Eliminate All Poisons In The Organism In 48 Hours – A Weekend Detoxification Plan



You have been feeling fatigued and out of energy for some time now! Your skin looks and feels dry and those under eye circles can’t be gotten rid of! If all this defines you well, it means that your body has high levels of toxins.

You better get rid of them before they get rid of you!

In this condition, your body is the perfect harbor for flu and viruses. You are in immediate and desperate need of detoxification.

You could cleanse your body any time, build your inner strength and get back your lost energy. This special, natural menu will cleanse your body of all the toxic compounds that have accumulated in your body. And the weekend could be the best time to use it!

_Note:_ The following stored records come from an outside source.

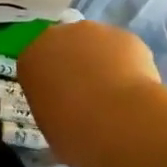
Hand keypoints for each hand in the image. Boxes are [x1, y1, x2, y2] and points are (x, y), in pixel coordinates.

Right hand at [16, 20, 165, 166]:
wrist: (123, 122)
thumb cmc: (77, 134)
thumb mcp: (52, 133)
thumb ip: (53, 115)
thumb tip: (65, 118)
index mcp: (30, 60)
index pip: (35, 67)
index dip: (50, 85)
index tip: (61, 104)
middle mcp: (55, 37)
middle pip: (63, 48)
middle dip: (74, 66)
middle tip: (89, 97)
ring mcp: (91, 31)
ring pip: (94, 45)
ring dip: (101, 63)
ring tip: (117, 96)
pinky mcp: (124, 35)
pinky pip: (122, 50)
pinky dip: (128, 65)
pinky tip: (136, 91)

The purification process will cover your 5 vital organs: your liver, kidneys, lungs, intestines and the lymph.

This detoxification method comes with its preconditions. Make sure to stick to them:

– Switch to low-fat diet

– Avoid potatoes, sweets & meat

– Drink maximum possible fluids

It is recommended to follow this detox method at least two times a year for 10 days. But if you are the busy kind, a weekend detox may be all that is required twice a year.

The ingredients for this detox program are dandelion, birch tea, and nettles. You will also be engaging in regular physical activities every day. This will include workouts, swimming and walking.

The following is your weekend detox program:


Drink 1 cup of warm water in the morning.


Breakfast – Drink 1 cup plain water and green tea, and take 1 cup oat flakes plus 1 spoon linseed. Drink 200 ml diet yogurt or almond milk along with half cup fresh fruits (grained fruits like blueberry).

Lunch – Drink 1 cup plain water, 2 cups salad (tomato, arugula & green), 250 grams of grilled hake (prepared in olive oil/lemon juice), Swiss chard plus potatoes (olive oil), a small banana and a melon slice.

Snack – Take 1 apple, 3/4 cup ordinary yogurt, 1 cup water, and quarter cup pumpkin seeds in snacks.

Dinner – Take a piece of 150-gram tuna grilled in foil/barbecue. Take 2 cups of salad with lemon juice and olive oil, half cup vegetable boiled on steam (spinach/broccoli), some integral pastry, anise tea and 1 cup plain water.


Breakfast – Take 1 cup of oak flakes in breakfast along with 1 spoon linseed. Also take 200 ml of diet yogurt or almond milk with pear and green tea.

Snack – Take some grapefruit for snacks.

Lunch – Take 200 grams of chicken breasts prepared on barbecue plus veg soup (beans, carrot, celery, pepper, onions, potato), 1 cup plain water, and 150 gram pickle.

Dinner – Take beet and carrot salad plus lemon juice, nettle tea, and some integral pastry.